Zu den Schlüsselelementen gehören:
- Absicht und Zustimmung: Der Unterzeichner muss eindeutig die Absicht haben, zu unterzeichnen und der elektronischen Methode zustimmen. Dies wird oft durch einen Prüfpfad nachgewiesen, der die Handlungen des Unterzeichners anzeigt.
- Authentifizierung: Der Nachweis der Identität des Unterzeichners ist entscheidend. Die Methoden reichen von der E-Mail-Authentifizierung bis hin zu biometrischen Überprüfungen oder wissensbasierten Fragen.

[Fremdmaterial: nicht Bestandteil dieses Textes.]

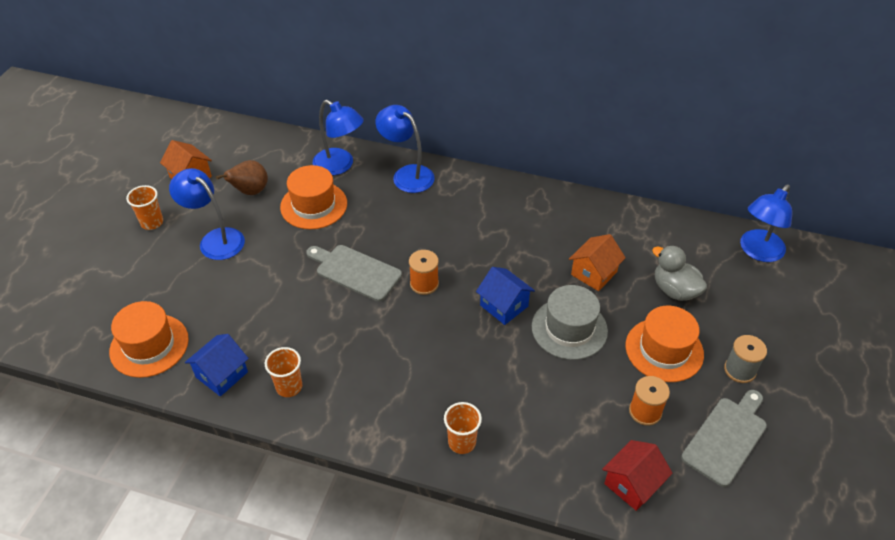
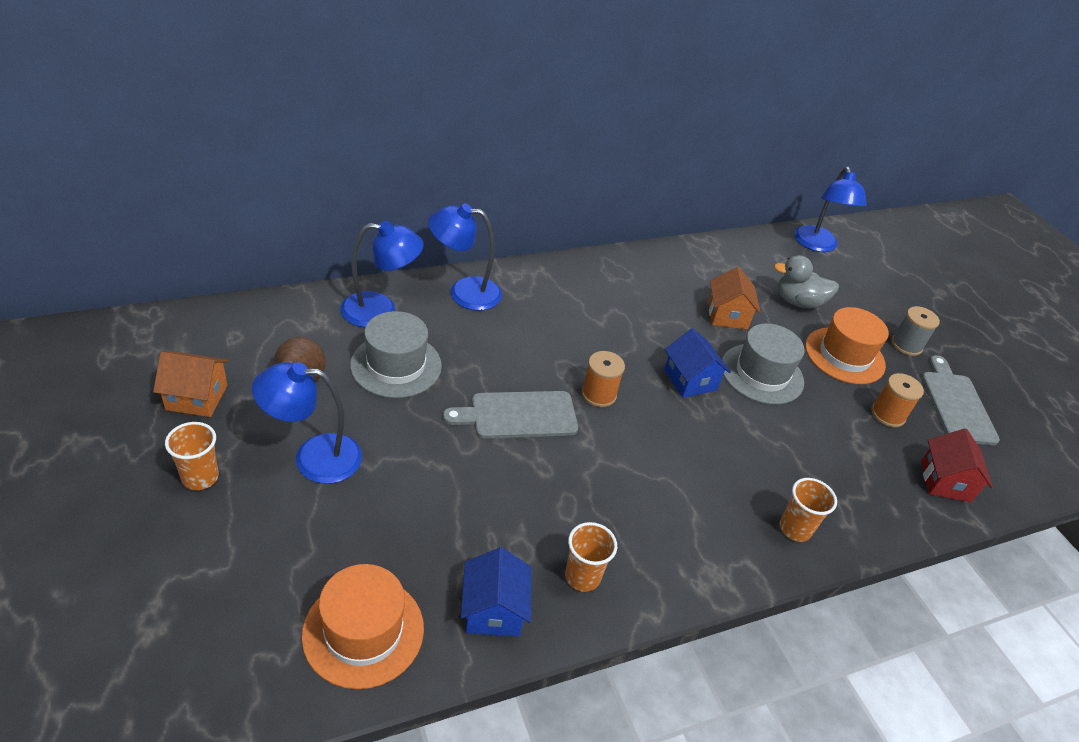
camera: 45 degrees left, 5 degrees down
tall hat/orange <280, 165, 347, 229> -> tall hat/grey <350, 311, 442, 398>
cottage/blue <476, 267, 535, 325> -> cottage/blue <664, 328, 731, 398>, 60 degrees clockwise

- Integrität und Sicherheit: Das Dokument muss nach der Unterzeichnung unverändert bleiben, was in der Regel durch Verschlüsselung, Zeitstempel und manipulationssichere Siegel gewährleistet wird.
- Aufbewahrung: Unternehmen sollten die unterzeichneten Dokumente und Metadaten mindestens für einen gesetzlichen Zeitraum aufbewahren, z. B. 7 Jahre, wie in vielen Gerichtsbarkeiten vorgeschrieben.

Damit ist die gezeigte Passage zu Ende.